### DIRECTIONS FOR THIS TASK
Find where "lassad som riksintresse" appears in the records below, then return that line and every later line exactly, stopping only at the last line.

───── GIVEN DATA ─────

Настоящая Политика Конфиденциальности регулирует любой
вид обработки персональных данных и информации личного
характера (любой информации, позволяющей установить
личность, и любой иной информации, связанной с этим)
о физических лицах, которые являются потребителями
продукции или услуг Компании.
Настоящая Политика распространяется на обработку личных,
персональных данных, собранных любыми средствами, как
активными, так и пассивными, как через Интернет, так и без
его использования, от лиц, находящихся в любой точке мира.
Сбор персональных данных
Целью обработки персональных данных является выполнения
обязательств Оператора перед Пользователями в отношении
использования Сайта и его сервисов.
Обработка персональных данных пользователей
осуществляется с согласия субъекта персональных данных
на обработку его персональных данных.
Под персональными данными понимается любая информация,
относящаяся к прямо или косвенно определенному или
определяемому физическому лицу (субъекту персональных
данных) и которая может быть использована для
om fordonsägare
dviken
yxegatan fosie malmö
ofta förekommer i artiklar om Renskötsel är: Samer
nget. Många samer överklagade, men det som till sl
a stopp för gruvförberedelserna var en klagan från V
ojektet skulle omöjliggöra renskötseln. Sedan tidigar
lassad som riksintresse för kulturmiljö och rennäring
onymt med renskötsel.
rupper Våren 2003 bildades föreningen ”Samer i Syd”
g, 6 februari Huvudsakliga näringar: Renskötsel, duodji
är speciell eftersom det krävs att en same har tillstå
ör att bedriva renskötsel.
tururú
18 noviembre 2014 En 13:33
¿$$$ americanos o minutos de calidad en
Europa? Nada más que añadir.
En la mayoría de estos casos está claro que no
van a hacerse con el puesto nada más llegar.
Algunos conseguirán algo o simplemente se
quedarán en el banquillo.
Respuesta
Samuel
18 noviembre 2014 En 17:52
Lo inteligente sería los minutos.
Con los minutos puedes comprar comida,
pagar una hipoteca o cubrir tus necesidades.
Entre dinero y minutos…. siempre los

─────

### EXERCISE RESULT
lassad som riksintresse för kulturmiljö och rennäring
onymt med renskötsel.
rupper Våren 2003 bildades föreningen ”Samer i Syd”
g, 6 februari Huvudsakliga näringar: Renskötsel, duodji
är speciell eftersom det krävs att en same har tillstå
ör att bedriva renskötsel.
tururú
18 noviembre 2014 En 13:33
¿$$$ americanos o minutos de calidad en
Europa? Nada más que añadir.
En la mayoría de estos casos está claro que no
van a hacerse con el puesto nada más llegar.
Algunos conseguirán algo o simplemente se
quedarán en el banquillo.
Respuesta
Samuel
18 noviembre 2014 En 17:52
Lo inteligente sería los minutos.
Con los minutos puedes comprar comida,
pagar una hipoteca o cubrir tus necesidades.
Entre dinero y minutos…. siempre los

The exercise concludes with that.